I know this is a common proof. I'm following Rudin's proof and I'm following everything except for one step.

Suppose $x, y \in \Bbb R$ and $x < y$. Then there exists an $n \in \Bbb N$ such that $n(y-x) > 1$.

Again by the Archimedean property, there exist $m_{1}, m_{2} \in \Bbb N$ such that $m_{1} > nx$ and $m_{2} > -nx$, i.e.

$$

-m_{2} < nx < m_{1}

$$

From here, Rudin says there must be an $m \in \Bbb Z$ with $-m_{2} \le m \le m_{1}$ and that

$$

m-1 \le nx < m

$$

I'm confused about these two steps. If $-m_{2} < nx < m_{1}$, then isn't $-m_{2} < m_{1}$?

edit: to be clear, I follow everything up until the introduction of $m$.

## Best Answer

Yes, $-m_2<m_1$, but we knew this anyway: $m_1$ and $m_2$ are positive integers, so $-m_2$ is negative and $m_1$ is positive.

Rudin introduces both $m_1$ and $m_2$ in order to avoid having to split the argument into cases depending on whether $x>0$, $x=0$, or $x<0$. If you simply take $m_1$ to be the minimal such that $m_1>nx$, you’re in trouble if $x$ is negative: $m_1=1$, which doesn’t do what you want.

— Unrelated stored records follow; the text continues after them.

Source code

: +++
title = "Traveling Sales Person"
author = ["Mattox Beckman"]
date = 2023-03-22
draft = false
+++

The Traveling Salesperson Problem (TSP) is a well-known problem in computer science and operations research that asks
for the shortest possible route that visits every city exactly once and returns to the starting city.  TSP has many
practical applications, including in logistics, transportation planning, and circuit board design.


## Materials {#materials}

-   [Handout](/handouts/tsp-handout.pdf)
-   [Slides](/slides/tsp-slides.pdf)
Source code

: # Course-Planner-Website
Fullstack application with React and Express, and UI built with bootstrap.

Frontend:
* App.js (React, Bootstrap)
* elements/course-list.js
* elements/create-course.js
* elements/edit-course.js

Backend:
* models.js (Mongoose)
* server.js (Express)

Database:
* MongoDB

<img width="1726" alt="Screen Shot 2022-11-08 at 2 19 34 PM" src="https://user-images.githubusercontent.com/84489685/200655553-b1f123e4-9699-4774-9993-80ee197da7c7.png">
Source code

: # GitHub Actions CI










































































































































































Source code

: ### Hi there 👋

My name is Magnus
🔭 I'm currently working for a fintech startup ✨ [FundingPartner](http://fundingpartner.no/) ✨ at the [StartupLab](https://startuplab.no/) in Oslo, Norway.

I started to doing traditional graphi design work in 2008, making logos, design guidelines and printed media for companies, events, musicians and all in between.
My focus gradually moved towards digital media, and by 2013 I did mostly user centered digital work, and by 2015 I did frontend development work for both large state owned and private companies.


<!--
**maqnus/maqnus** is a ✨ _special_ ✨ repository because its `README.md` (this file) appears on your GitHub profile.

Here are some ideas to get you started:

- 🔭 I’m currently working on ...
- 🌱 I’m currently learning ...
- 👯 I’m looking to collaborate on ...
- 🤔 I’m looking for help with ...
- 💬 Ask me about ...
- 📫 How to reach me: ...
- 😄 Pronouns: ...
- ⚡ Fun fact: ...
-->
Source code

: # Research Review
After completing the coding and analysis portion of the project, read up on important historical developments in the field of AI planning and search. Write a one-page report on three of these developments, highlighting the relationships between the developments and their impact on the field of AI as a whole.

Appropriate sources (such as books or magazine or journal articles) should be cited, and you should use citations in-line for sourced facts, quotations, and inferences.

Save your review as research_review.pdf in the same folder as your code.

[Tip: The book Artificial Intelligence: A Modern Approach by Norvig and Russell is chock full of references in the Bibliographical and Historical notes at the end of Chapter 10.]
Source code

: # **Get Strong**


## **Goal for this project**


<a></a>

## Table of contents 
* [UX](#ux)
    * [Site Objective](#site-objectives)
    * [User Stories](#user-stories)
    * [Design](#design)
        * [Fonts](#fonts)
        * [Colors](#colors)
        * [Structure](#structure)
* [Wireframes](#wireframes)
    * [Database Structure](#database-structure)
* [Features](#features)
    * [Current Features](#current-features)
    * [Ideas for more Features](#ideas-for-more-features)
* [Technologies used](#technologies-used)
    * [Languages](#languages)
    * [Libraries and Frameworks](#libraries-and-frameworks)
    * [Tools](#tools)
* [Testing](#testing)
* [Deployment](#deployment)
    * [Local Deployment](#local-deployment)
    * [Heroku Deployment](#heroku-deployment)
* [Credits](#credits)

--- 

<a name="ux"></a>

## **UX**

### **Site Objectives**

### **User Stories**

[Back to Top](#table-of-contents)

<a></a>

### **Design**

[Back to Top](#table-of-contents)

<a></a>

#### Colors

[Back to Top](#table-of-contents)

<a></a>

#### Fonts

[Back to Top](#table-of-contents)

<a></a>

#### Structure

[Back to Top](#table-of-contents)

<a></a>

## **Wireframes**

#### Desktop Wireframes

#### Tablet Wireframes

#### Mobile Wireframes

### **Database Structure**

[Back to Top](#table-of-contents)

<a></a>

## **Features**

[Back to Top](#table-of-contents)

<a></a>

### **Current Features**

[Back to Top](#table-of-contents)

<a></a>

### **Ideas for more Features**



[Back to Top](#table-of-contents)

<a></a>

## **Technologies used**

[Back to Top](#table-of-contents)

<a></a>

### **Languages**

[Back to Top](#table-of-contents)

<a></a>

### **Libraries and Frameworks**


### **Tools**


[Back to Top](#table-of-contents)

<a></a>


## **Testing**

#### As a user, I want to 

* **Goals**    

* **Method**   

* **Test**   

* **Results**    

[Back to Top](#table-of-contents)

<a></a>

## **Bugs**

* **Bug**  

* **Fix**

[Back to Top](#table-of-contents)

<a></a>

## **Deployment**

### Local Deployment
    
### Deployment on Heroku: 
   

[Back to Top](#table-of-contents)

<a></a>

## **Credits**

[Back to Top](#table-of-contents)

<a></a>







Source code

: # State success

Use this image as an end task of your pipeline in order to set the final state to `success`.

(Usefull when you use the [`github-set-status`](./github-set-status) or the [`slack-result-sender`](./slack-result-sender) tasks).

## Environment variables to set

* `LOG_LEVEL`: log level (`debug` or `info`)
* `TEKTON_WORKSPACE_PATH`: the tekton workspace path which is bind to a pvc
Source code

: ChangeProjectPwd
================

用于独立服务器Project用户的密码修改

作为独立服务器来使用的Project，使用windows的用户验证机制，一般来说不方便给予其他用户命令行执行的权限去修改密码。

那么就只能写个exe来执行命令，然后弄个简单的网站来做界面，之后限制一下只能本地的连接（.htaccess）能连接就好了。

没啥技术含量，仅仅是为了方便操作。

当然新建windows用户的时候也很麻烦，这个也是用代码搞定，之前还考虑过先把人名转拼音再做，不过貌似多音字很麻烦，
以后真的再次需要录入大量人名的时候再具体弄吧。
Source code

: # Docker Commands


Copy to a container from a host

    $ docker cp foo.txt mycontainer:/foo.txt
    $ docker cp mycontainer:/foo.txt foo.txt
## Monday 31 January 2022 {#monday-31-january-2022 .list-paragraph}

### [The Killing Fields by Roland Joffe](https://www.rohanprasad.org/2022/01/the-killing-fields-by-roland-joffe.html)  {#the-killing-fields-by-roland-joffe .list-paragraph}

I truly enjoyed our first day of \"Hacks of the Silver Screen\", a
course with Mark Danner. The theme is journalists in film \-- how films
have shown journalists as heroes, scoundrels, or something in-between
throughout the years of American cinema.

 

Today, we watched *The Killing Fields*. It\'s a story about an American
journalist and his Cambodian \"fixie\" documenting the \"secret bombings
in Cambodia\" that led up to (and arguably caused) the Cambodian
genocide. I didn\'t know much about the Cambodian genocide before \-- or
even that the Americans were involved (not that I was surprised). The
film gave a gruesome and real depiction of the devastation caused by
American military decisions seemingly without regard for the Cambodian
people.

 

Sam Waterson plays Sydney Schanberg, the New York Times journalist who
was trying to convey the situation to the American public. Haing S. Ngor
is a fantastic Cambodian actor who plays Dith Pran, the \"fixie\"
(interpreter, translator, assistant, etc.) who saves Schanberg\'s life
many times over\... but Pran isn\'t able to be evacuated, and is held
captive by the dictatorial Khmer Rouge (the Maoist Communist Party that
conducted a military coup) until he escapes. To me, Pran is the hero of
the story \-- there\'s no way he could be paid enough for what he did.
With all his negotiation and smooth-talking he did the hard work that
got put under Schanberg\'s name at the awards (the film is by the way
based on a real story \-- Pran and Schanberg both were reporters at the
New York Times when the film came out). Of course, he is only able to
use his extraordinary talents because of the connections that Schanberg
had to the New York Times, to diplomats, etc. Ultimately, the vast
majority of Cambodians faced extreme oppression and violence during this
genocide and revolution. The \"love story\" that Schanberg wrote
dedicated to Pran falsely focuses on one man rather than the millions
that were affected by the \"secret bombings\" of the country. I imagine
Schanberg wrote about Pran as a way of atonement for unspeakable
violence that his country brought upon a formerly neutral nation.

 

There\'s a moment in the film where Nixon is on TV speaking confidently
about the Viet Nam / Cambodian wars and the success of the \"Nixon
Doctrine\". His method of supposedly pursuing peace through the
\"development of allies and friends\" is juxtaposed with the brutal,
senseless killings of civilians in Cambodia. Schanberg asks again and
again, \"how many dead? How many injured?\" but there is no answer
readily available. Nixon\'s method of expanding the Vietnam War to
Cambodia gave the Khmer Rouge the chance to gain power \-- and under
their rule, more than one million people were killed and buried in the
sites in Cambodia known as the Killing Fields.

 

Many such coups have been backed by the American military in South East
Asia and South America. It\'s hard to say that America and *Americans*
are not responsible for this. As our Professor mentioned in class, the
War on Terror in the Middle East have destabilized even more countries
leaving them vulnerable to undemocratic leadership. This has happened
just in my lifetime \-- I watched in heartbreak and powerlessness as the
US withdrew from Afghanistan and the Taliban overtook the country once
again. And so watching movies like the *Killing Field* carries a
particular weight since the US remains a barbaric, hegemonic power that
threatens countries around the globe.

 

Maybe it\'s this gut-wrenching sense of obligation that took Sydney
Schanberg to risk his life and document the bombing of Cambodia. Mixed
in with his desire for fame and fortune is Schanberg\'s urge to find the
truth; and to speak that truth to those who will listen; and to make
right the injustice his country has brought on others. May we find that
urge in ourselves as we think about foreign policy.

Once you have $-m_2<nx<m_1$, you can use the well-ordering principle to set

$$k_0=\min\{k\in\Bbb N:-m_2+k>nx\}\;;$$

$\{k\in\Bbb N:-m_2+k>nx\}$ is non-empty, because it contains $m_1-(-m_2)$ so the well-ordering principle ensures that $k_0$ exists. Now let $m=-m_2+k_0$, and you can easily check that $m-1\le nx<m$.